COACH NICK SABAN: The thing that I would say, I think we're sort of barking up the wrong tree on, is not the athletic dorms, the control, this and that. But we make a tremendous investment in our players personally. I mean, we have the Pacific Institute that comes in and teaches our players of mental conditioning of how to be successful. They teach 12 classes in the summer, which our players get no credit for. But very interesting stuff. We have a peer intervention program that we use sports psychologists, psychiatrists, teach leadership, behavioral issues, drug, alcohol, agents, gambling, how to treat the opposite sex, macho man stuff, all the stuff that you read about that players have issue with. And we have a spiritual development program that's a moral development type program that all goes with this stuff.
But because we have more people, and we hire more people at Alabama to do these things, to invest in our players, we're always worried about how many guys are on the field coaching. We got the same number of guys coaching that everybody else does. All the other people that we have are there to support players in other areas. We check every class at Alabama when a guy goes to class. That takes a lot of people. They're complaining about how many people we have.
Well, you know, we have 40 people who do nothing but check class. But when one of our guys misses class, somebody is knock on his door at 5 after 8. Because of the guidelines we set up, just like the speed limit signs, we don't want to get tickets, I'm going to go ahead and go to class because somebody is going to be here and wake me up anyway.
I would say let us invest in the players in the areas we can help players develop as people and as students. It's how we pay 'em back for what they do on the athletic field for all of us relative to what we've been able to create in terms of an athletic business that is pretty successful, I think, in many leagues and in many programs across the country.

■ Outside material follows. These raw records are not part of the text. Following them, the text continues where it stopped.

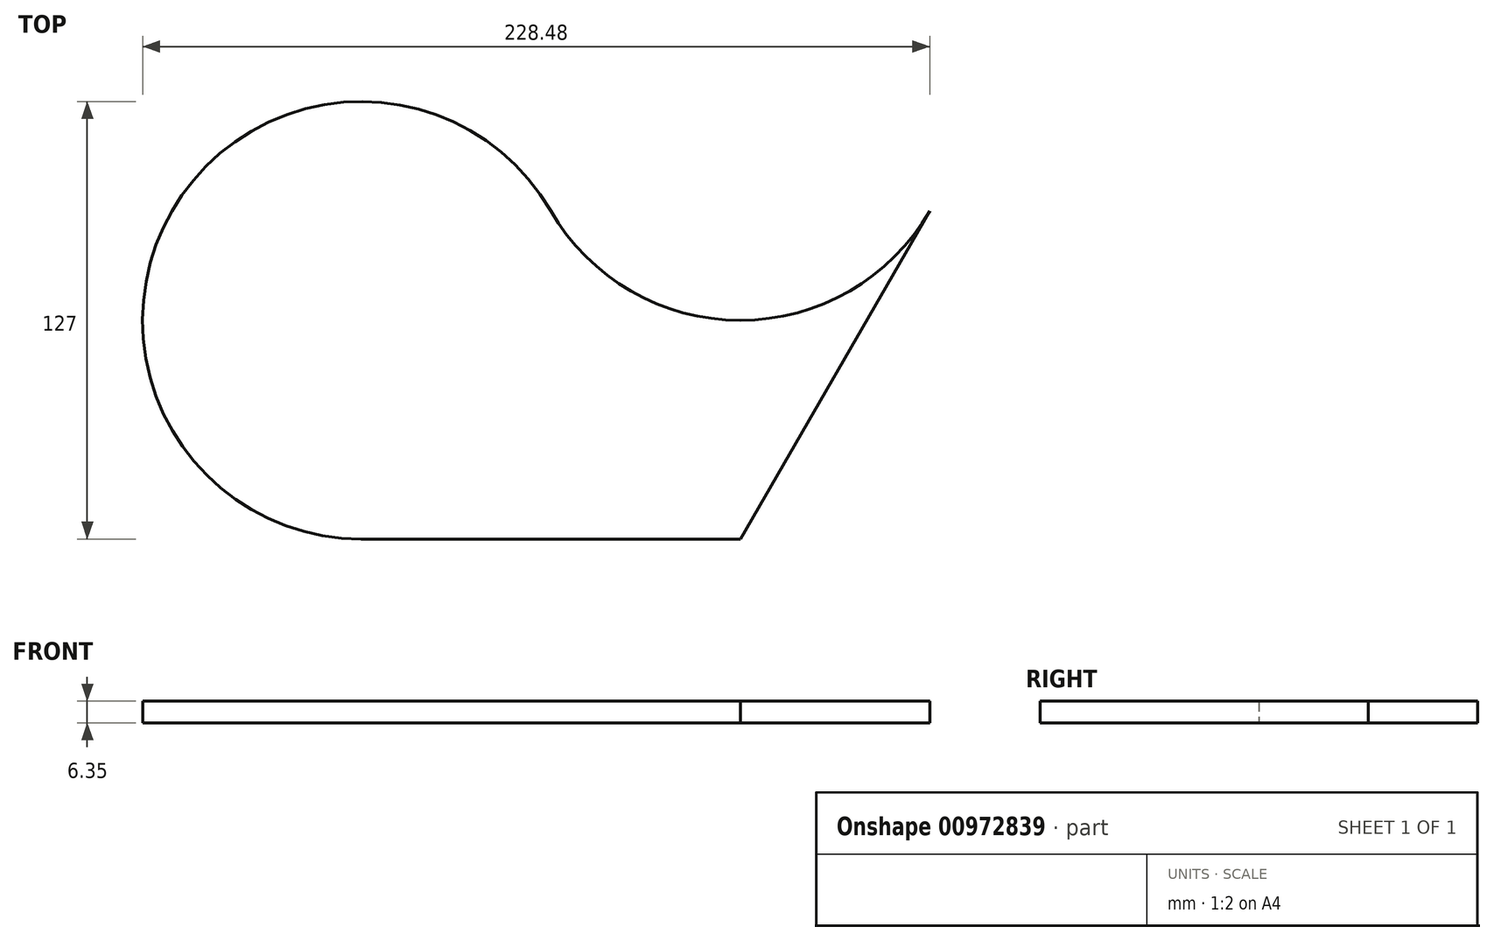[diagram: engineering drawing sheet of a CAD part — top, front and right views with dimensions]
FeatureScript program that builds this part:
annotation { "Feature Type Name" : "Feature", "Feature Type Description" : "" }
export const myFeature = defineFeature(function(context is Context, id is Id, definition is map)
    precondition{}
    {
        {
            var Q0;
            Q0=qCreatedBy(makeId("Top.planeOp"),FACE);
            var sketch = newSketch(context, id + "F0", { "sketchPlane" : qUnion([Q0])});
            skCircle(sketch, "E0", {"center": v(0, 0) * mm, "radius": 127 * mm, "construction": true});
            skLineSegment(sketch, "E1", {"start": v(0, 0) * mm, "end": v(0, 169.9) * mm, "construction": true});
            skCircle(sketch, "E2", {"center": v(0, 127) * mm, "radius": 63.5 * mm, "construction": true});
            skCircle(sketch, "E3.1.0", {"center": v(-109.99, 63.5) * mm, "radius": 63.5 * mm, "construction": true});
            skLineSegment(sketch, "E3.1.1", {"start": v(0, 0) * mm, "end": v(-147.13, 84.95) * mm, "construction": true});
            skCircle(sketch, "E3.2.0", {"center": v(-109.99, -63.5) * mm, "radius": 63.5 * mm, "construction": true});
            skLineSegment(sketch, "E3.2.1", {"start": v(0, 0) * mm, "end": v(-147.13, -84.95) * mm, "construction": true});
            skCircle(sketch, "E4.1.3.0", {"center": v(0, -127) * mm, "radius": 63.5 * mm, "construction": true});
            skLineSegment(sketch, "E4.2.3.0", {"start": v(0, 0) * mm, "end": v(0, -169.9) * mm, "construction": true});
            skCircle(sketch, "E4.1.4.0", {"center": v(109.99, -63.5) * mm, "radius": 63.5 * mm, "construction": true});
            skLineSegment(sketch, "E4.2.4.0", {"start": v(0, 0) * mm, "end": v(147.13, -84.95) * mm, "construction": true});
            skCircle(sketch, "E4.1.5.0", {"center": v(109.99, 63.5) * mm, "radius": 63.5 * mm, "construction": true});
            skLineSegment(sketch, "E4.2.5.0", {"start": v(0, 0) * mm, "end": v(147.13, 84.95) * mm, "construction": true});
            skSolve(sketch);
        }
        {
            var Q0;
            Q0=qCreatedBy(makeId("Top.planeOp"),FACE);
            var sketch = newSketch(context, id + "F1", { "sketchPlane" : qUnion([Q0])});
            skArc(sketch, "E5.0", {"start": v(-55, 95.25) * mm, "mid": v(-164.98, 95.25) * mm, "end": v(-109.99, 0) * mm});
            skArc(sketch, "E6.0", {"start": v(-55, 95.25) * mm, "mid": v(0, 63.5) * mm, "end": v(55, 95.25) * mm});
            skLineSegment(sketch, "E7", {"start": v(-109.99, 0) * mm, "end": v(0, 0) * mm});
            skLineSegment(sketch, "E8", {"start": v(0, 0) * mm, "end": v(55, 95.25) * mm});
            skSolve(sketch);
        }
        {
            var Q0;
            Q0=makeQuery(id+"F1.imprint","IMPRINT",FACE,{"disambiguationData":[TD([[makeQuery(id+"F1.imprint","IMPRINT",EDGE,{"derivedFrom":sQuery(id+"F1.wireOp",EDGE,"E5.0")}),1.0]])]});
            extrude(context, id + "F2", {"entities" : qUnion([Q0]), "depth" : 6.35 * mm, "offsetDistance" : 25.4 * mm});
        }
    });
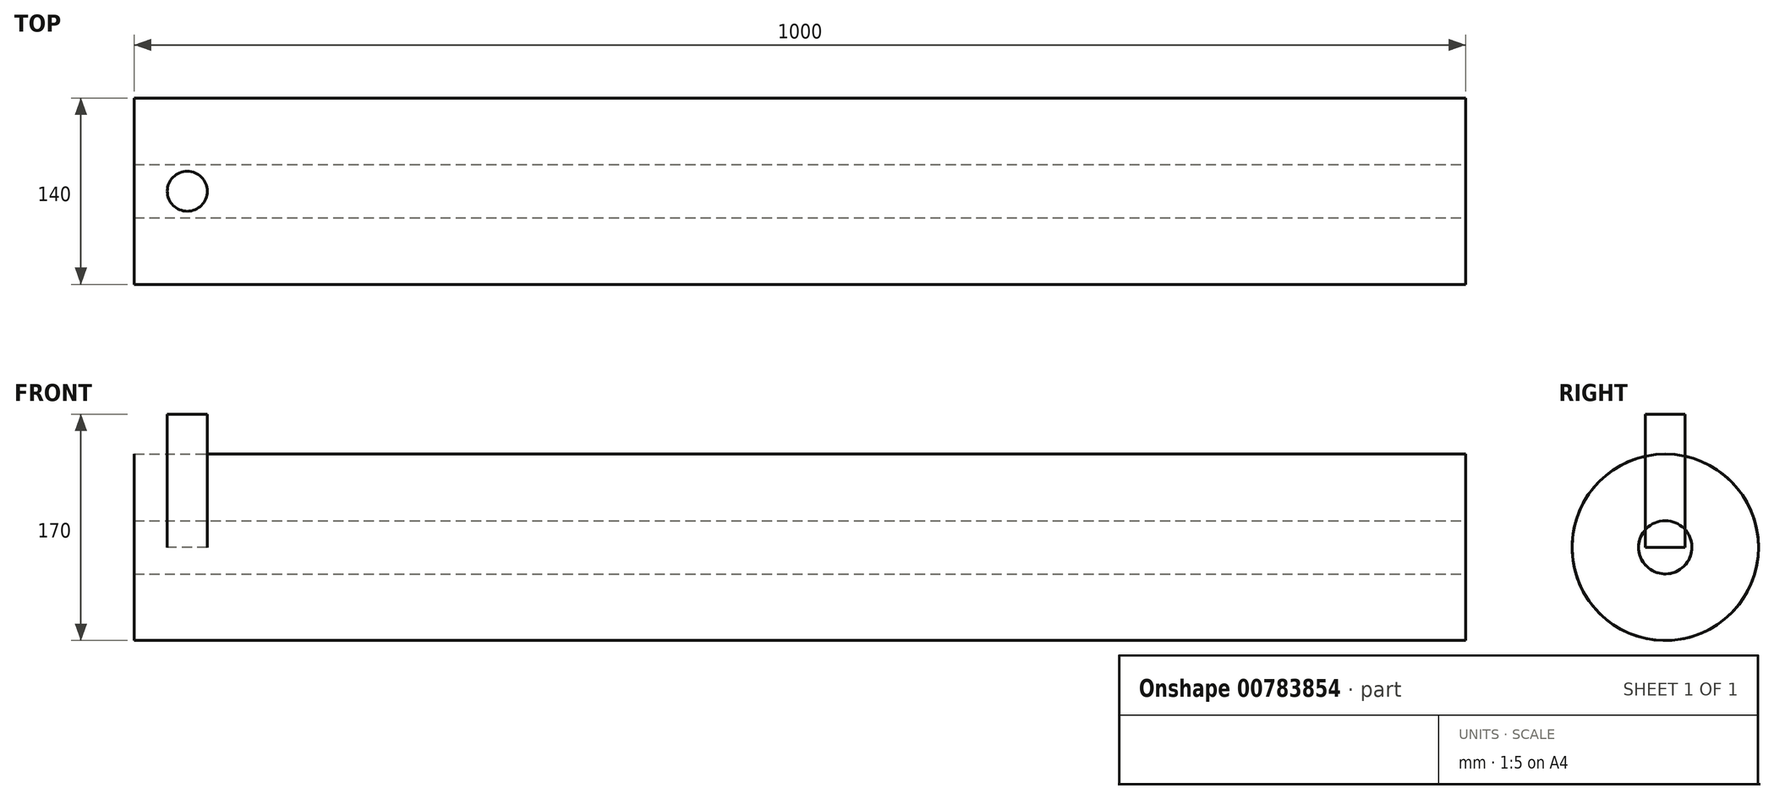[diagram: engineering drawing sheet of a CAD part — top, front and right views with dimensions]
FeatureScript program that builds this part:
annotation { "Feature Type Name" : "Feature", "Feature Type Description" : "" }
export const myFeature = defineFeature(function(context is Context, id is Id, definition is map)
    precondition{}
    {
        {
            var Q0;
            Q0=qCreatedBy(makeId("Right.planeOp"),FACE);
            var sketch = newSketch(context, id + "F0", { "sketchPlane" : qUnion([Q0])});
            skCircle(sketch, "E0", {"center": v(0, 0) * mm, "radius": 20 * mm});
            skSolve(sketch);
        }
        {
            var Q0;
            Q0=qCreatedBy(makeId("Right.planeOp"),FACE);
            var sketch = newSketch(context, id + "F1", { "sketchPlane" : qUnion([Q0])});
            skCircle(sketch, "E1", {"center": v(0, 0) * mm, "radius": 70 * mm});
            skSolve(sketch);
        }
        {
            var Q0;
            Q0=sQuery(id+"F1.wireOp",EDGE,"E1");
            var Q1;
            Q1=sQuery(id+"F0.wireOp",EDGE,"E0");
            extrude(context, id + "F2", {"bodyType" : ToolBodyType.SURFACE, "surfaceEntities" : qUnion([Q0, Q1]), "depth" : 1000 * mm, "offsetDistance" : 25 * mm});
        }
        {
            var Q0;
            Q0=qCreatedBy(makeId("Top.planeOp"),FACE);
            var sketch = newSketch(context, id + "F3", { "sketchPlane" : qUnion([Q0])});
            skCircle(sketch, "E2", {"center": v(39.84, 0) * mm, "radius": 15 * mm});
            skSolve(sketch);
        }
        {
            var Q0;
            Q0=sQuery(id+"F3.wireOp",EDGE,"E2");
            extrude(context, id + "F4", {"bodyType" : ToolBodyType.SURFACE, "surfaceEntities" : qUnion([Q0]), "depth" : 100 * mm, "offsetDistance" : 25 * mm});
        }
    });
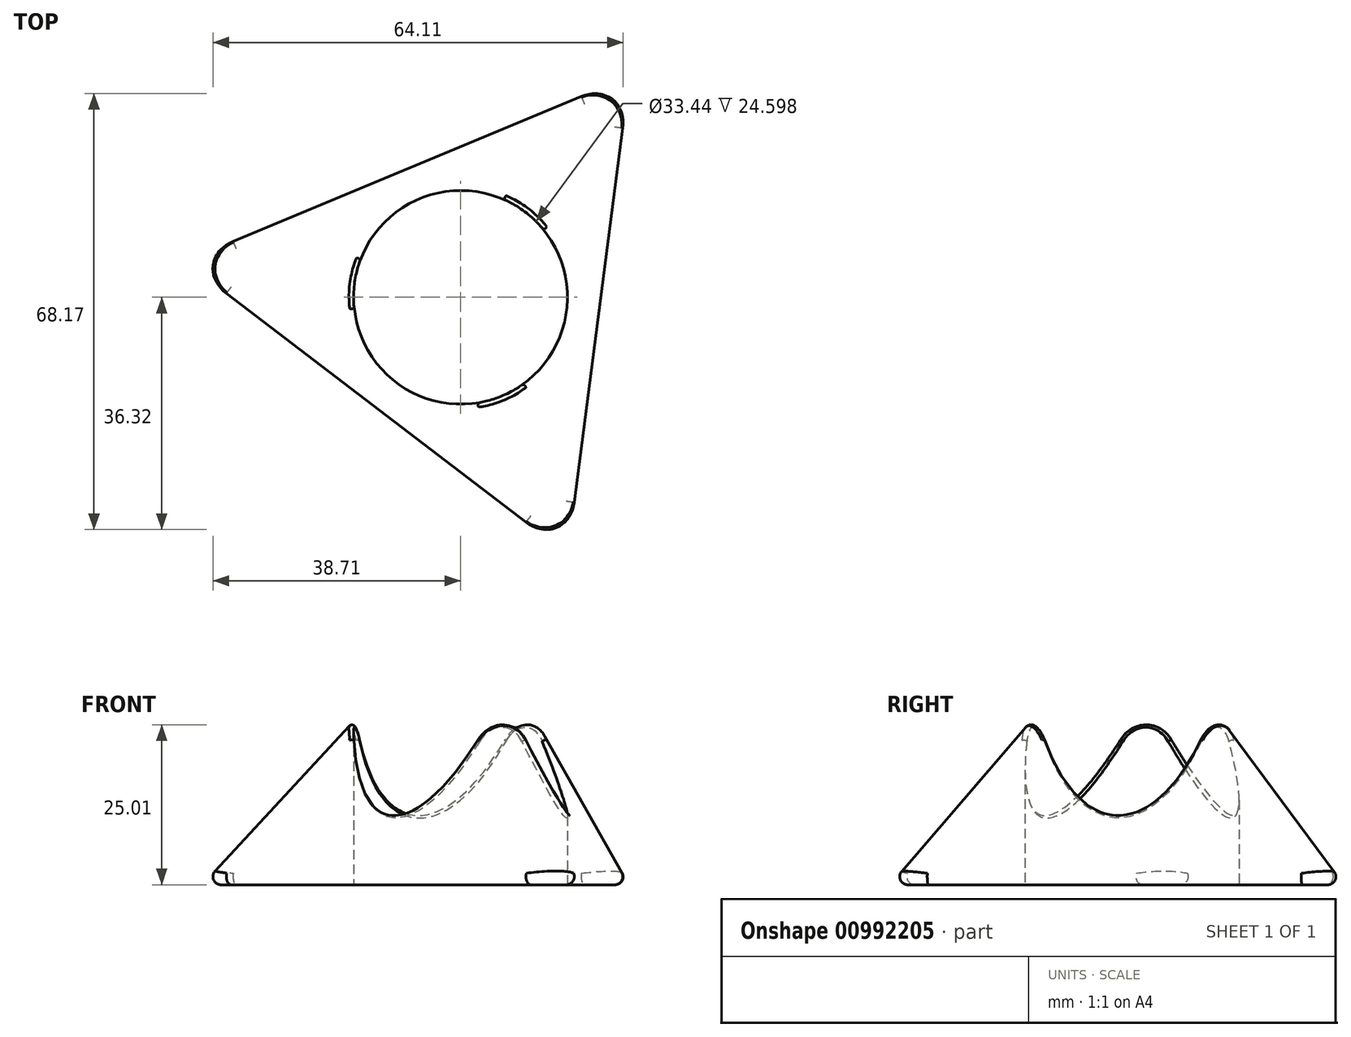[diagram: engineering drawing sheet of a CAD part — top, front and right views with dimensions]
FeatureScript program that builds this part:
annotation { "Feature Type Name" : "Feature", "Feature Type Description" : "" }
export const myFeature = defineFeature(function(context is Context, id is Id, definition is map)
    precondition{}
    {
        {
            var Q0;
            Q0=qCreatedBy(makeId("Top.planeOp"),FACE);
            var sketch = newSketch(context, id + "F0", { "sketchPlane" : qUnion([Q0])});
            skCircle(sketch, "E0.cCircle", {"center": v(0, 0) * mm, "radius": 22.46 * mm, "construction": true});
            skLineSegment(sketch, "E0.0", {"start": v(17.27, -41.46) * mm, "end": v(-44.54, 5.78) * mm});
            skLineSegment(sketch, "E0.1", {"start": v(-44.54, 5.78) * mm, "end": v(27.28, 35.69) * mm});
            skLineSegment(sketch, "E0.2", {"start": v(27.28, 35.69) * mm, "end": v(17.27, -41.46) * mm});
            skPoint(sketch, "E0.0.midPoint", {"position": v(-13.64, -17.84) * mm});
            skSolve(sketch);
        }
        {
            var Q0;
            Q0=makeQuery(id+"F0.imprint","IMPRINT",FACE,{"disambiguationData":[TD([[makeQuery(id+"F0.imprint","IMPRINT",EDGE,{"derivedFrom":sQuery(id+"F0.wireOp",EDGE,"E0.0")}),-1.0]])]});
            extrude(context, id + "F1", {"entities" : qUnion([Q0]), "depth" : 51.3 * mm, "offsetDistance" : 25.4 * mm, "hasDraft" : true, "draftAngle" : 25 * degree, "draftPullDirection" : true});
        }
        {
            var Q0;
            Q0=qCreatedBy(makeId("Top.planeOp"),FACE);
            var sketch = newSketch(context, id + "F2", { "sketchPlane" : qUnion([Q0])});
            skCircle(sketch, "E1", {"center": v(0, 0) * mm, "radius": 16.72 * mm});
            skSolve(sketch);
        }
        {
            var Q0;
            Q0=makeQuery(id+"F2.imprint","IMPRINT",FACE,{"disambiguationData":[TD([[makeQuery(id+"F2.imprint","IMPRINT",EDGE,{"derivedFrom":sQuery(id+"F2.wireOp",EDGE,"E1")}),1.0]])]});
            extrude(context, id + "F3", {"entities" : qUnion([Q0]), "operationType" : NewBodyOperationType.REMOVE, "oppositeDirection" : true, "depth" : -254 * mm, "offsetDistance" : 25.4 * mm});
        }
        {
            var Q0;
            Q0=makeQuery(id+"F3.boolean.opBoolean","INTERSECT",EDGE,{"derivedFrom":[makeQuery(id+"F1.opExtrude","SWEPT_FACE",FACE,{"disambiguationData":[OSD([sQuery(id+"F0.wireOp",EDGE,"E0.2")])]}),makeQuery(id+"F3.opExtrude","SWEPT_FACE",FACE,{"disambiguationData":[OSD([sQuery(id+"F2.wireOp",EDGE,"E1")])]})]});
            var Q1;
            Q1=makeQuery(id+"F3.boolean.opBoolean","INTERSECT",EDGE,{"derivedFrom":[makeQuery(id+"F1.opExtrude","SWEPT_FACE",FACE,{"disambiguationData":[OSD([sQuery(id+"F0.wireOp",EDGE,"E0.1")])]}),makeQuery(id+"F3.opExtrude","SWEPT_FACE",FACE,{"disambiguationData":[OSD([sQuery(id+"F2.wireOp",EDGE,"E1")])]})]});
            var Q2;
            Q2=makeQuery(id+"F3.boolean.opBoolean","INTERSECT",EDGE,{"derivedFrom":[makeQuery(id+"F1.opExtrude","SWEPT_FACE",FACE,{"disambiguationData":[OSD([sQuery(id+"F0.wireOp",EDGE,"E0.0")])]}),makeQuery(id+"F3.opExtrude","SWEPT_FACE",FACE,{"disambiguationData":[OSD([sQuery(id+"F2.wireOp",EDGE,"E1")])]})]});
            fillet(context, id + "F4", {"entities" : qUnion([Q0, Q1, Q2]), "radius" : 0.42 * mm, "tangentPropagation" : true, "allowEdgeOverflow" : false});
        }
        {
            var Q0;
            Q0=makeQuery(id+"F1.opExtrude","SWEPT_EDGE",EDGE,{"disambiguationData":[OSD([sQuery(id+"F0.wireOp",EDGE,"E0.1"),sQuery(id+"F0.wireOp",EDGE,"E0.2")])]});
            var Q1;
            Q1=makeQuery(id+"F1.opExtrude","SWEPT_EDGE",EDGE,{"disambiguationData":[OSD([sQuery(id+"F0.wireOp",EDGE,"E0.0"),sQuery(id+"F0.wireOp",EDGE,"E0.1")])]});
            var Q2;
            Q2=makeQuery(id+"F1.opExtrude","SWEPT_EDGE",EDGE,{"disambiguationData":[OSD([sQuery(id+"F0.wireOp",EDGE,"E0.0"),sQuery(id+"F0.wireOp",EDGE,"E0.2")])]});
            fillet(context, id + "F5", {"entities" : qUnion([Q0, Q1, Q2]), "radius" : 5.08 * mm, "tangentPropagation" : true, "allowEdgeOverflow" : false});
        }
        {
            var Q0;
            Q0=makeQuery(id+"F1.opExtrude","CAP_EDGE",EDGE,{"disambiguationData":[OSD([sQuery(id+"F0.wireOp",EDGE,"E0.1")])],"isStart":true});
            fillet(context, id + "F6", {"entities" : qUnion([Q0]), "radius" : 1.27 * mm, "tangentPropagation" : true, "allowEdgeOverflow" : false});
        }
    });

That's what I'm for, okay? I'm not upset about any lack of access. I'm for more investment in the player.

Q. You play Penn State for the first time this year in 20 years. What does the renewal of this rivalry mean for the program and for you to play Coach Paterno again as he winds his career down?
COACH NICK SABAN: Coach Paterno is probably one of the greatest coaches of all time in college football, not in terms of how many games he's won, but how he's contributed to the game in so many positive ways.
To give you an example, he was an an academic committee. When I was at Michigan State, we had a player that sort of tried to get a waiver for a sixth year because broke his leg twice. But he really couldn't get into graduate school. He had to get into a continuing ed program. At that time, you had to get into graduate school to be able to do that. Joe was the head of that committee, and he actually got it passed through and all that for us at Michigan State.
What was amazing was, we were playing at Penn State. I forget the exact score of the game, but this guy that he got eligible ran for a touchdown about a minute to go in the game that put us ahead in the game. They went down and kicked a field goal and won the game. He did things for players and made decisions based on what was right, not what was politically correct for him or his school or anything else.
I have a tremendous amount of respect for that because he's done it a hundred times for lots of players and lots of people involved in college football.
So they have a great football team. They won 11 games last year. I think it's a great intersectional rivalry. We've tried to play one good game somewhere each year, Clemson, Virginia Tech, Atlanta, Penn State, home and home the next couple years., we're working on games for '12 and '13. I think it's a great experience for our players. Certainly one of the people as a coach that I have the most respect of anybody in our profession.
THE MODERATOR: Coach, thank you.
COACH NICK SABAN: Thank you very much. We appreciate what you do for college athletics and our football players. Thank you.